Technology is the great emancipator. With it we can do things ourselves that we needed others to do for us before.
Of course, the examples are endless. As we approach tax season, just think how many people do their own taxes online with TurboTax or other online programs when before they needed an accountant to do it for them. Similarly, it was common to have secretaries supporting various office tasks and now we pretty much have all become our own desktop publishers and office productivity mavens. I remember having a graphics department years ago for creating presentations and a research department for investigating issues, events, people, and causes, now with all the productivity tools and the Internet, it’s all at our fingertips.
Wired Magazine, February 2010 in an article called “Atoms Are The New Bits” by Chris Anderson states that “the Internet democratized publishing, broadcasting, and communications, and the consequence was a massive increase in the range of participation and participants in everything digital.”
With technology, we are free to help ourselves. We are independent, self-sufficient, and that’s typically how we like it. And not only are we able to do for ourselves, but the barriers to entrance for entrepreneurs and small companies have come way down.
The author states: “In the age of democratized industry, every garage is a potential micro-factory, every citizen a potential entrepreneur.” Similarly, Cory Doctorow wrote in The Makers that “The days of General Electric, and General Mills, and General Motors are over. The money on the table…can be discovered and exploited by smart, creative people.”
We all know how Steve Wozniak and Steve Jobs, working out of a garage building computers, started Apple. Similarly, how Michael Dell started operations out of his dorm room. Nowadays, we see more and more people going out on their own as contract workers and as teleworkers, not tied to particular companies or work locations. They have been freed by technology to work for whom they want and where they want.
At the extreme and in certain cases, there is a perception that “working with a company often imposes higher transaction costs then running a project online…Companies are full of bureaucracy, procedures, and approval processes, a structure designed to defend the integrity of the organization...[instead] the new industrial organizational model [is] built around small pieces loosely joined. Companies are small virtual, and informal. Most participants are not employees. They form and re-form on the fly driven by ability and need rather than affiliation and obligation.”
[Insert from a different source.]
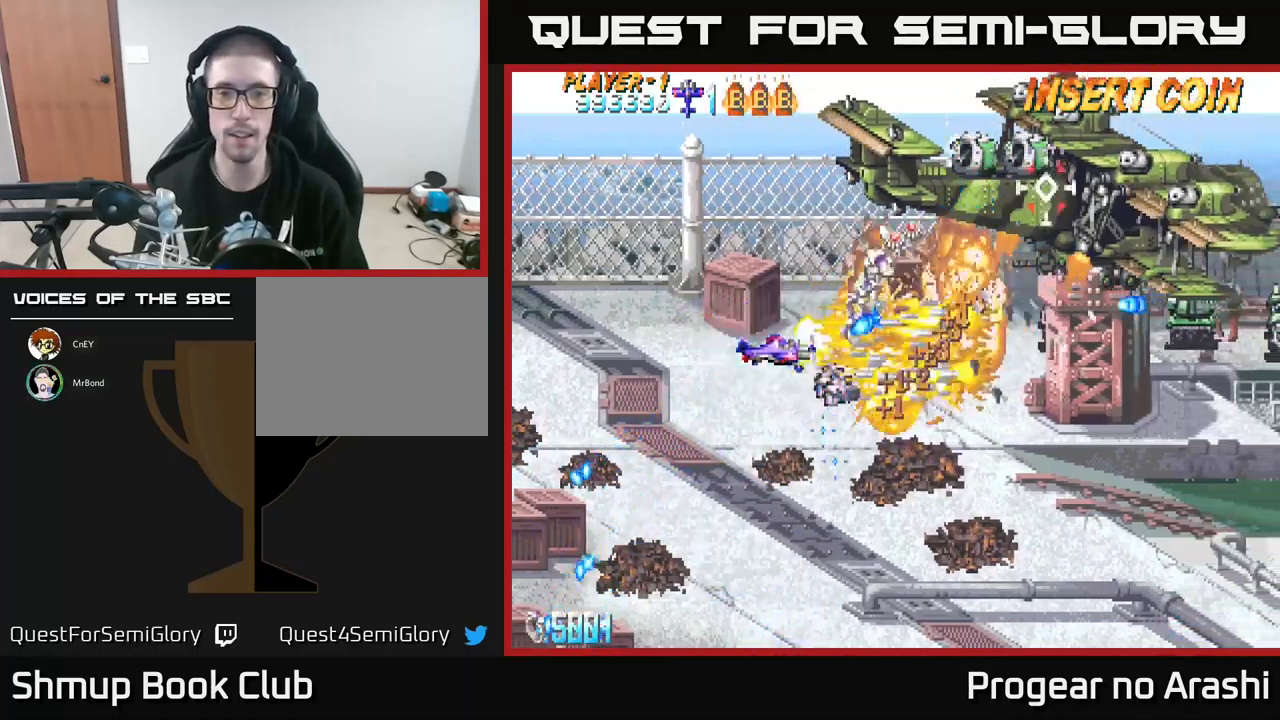
{"buttons": ["DPAD_UP"], "left_stick": "center", "events": [[300, "DPAD_LEFT", "down"], [334, "X", "up"], [434, "DPAD_UP", "down"], [500, "DPAD_LEFT", "up"]]}
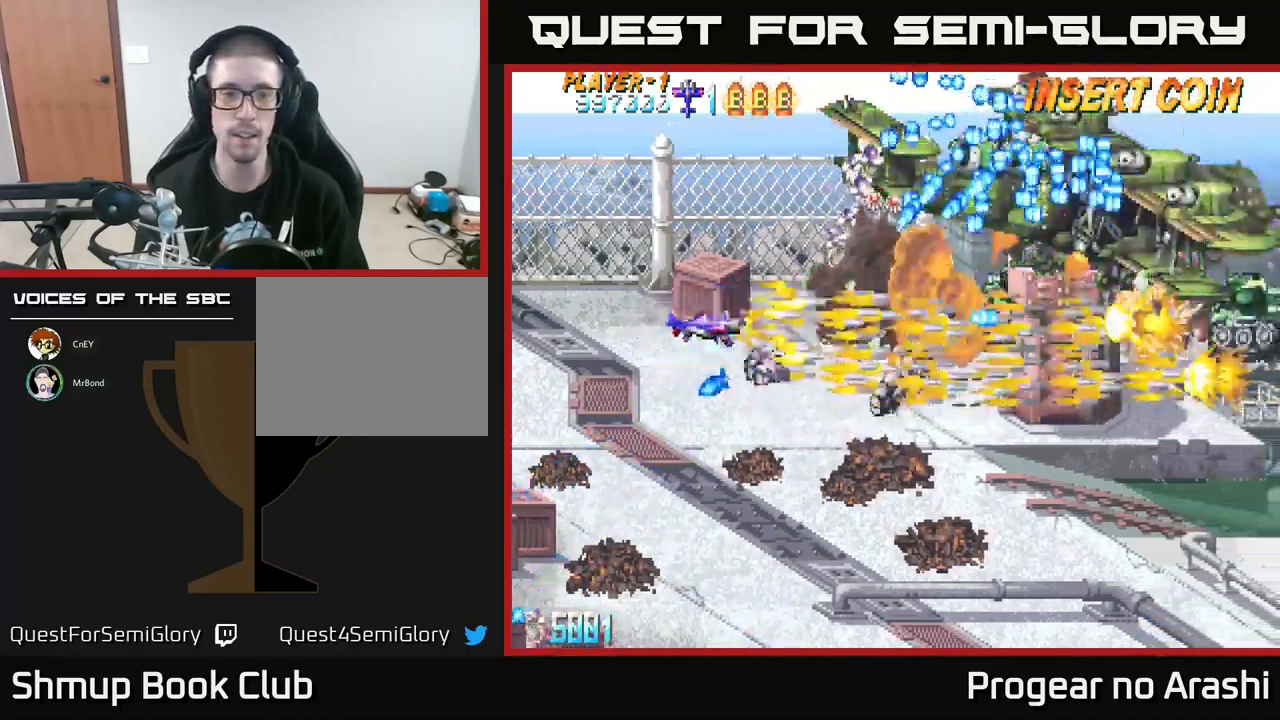
{"buttons": ["DPAD_DOWN"], "left_stick": "center", "events": [[34, "A", "down"], [50, "DPAD_LEFT", "down"], [100, "DPAD_UP", "up"], [150, "DPAD_LEFT", "up"], [234, "DPAD_DOWN", "down"], [467, "A", "up"]]}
While I do not believe that companies will be disadvantaged for large and complex projects like building a bridge or designing a new commercial airline, there is no doubt that technology is changing not only what we can do ourselves, but also how and when we associate ourselves with others. We can do work for ourselves or for others practically on the fly. We can communicate immediately and over long distances with ease. We can form relationships on social networks for specific tasks or as desired and then reorient for the next. There is a new flexibility brought about by a do it yourself culture facilitated with simple, affordable, and readily available technology, and this DIY phenomenon is only going to increase and accelerate as the technology advances further and further.
Some important implications are as follows:
- One, we need to constantly look for cost-savings in the organization and at home from the new technologies that we are bringing online enabling us to do more ourselves—there are cost offsets for the support we needed before and no longer require.
- Secondly, we need to encourage our employees to take advantage of the new technologies, to learn them, and use them to their utmost and not to fear them.
- Thirdly, the next generation of workers is going to demand more flexibility, empowerment, and continued work-life balance based on their increasing ability to go it alone, if necessary.
- Finally, new technologies that are user-centric—easy to use and useful—will outperform technologies that are overly complex and not intuitive; the new normal is do it yourself and technologies that don’t simply enable that will be finished.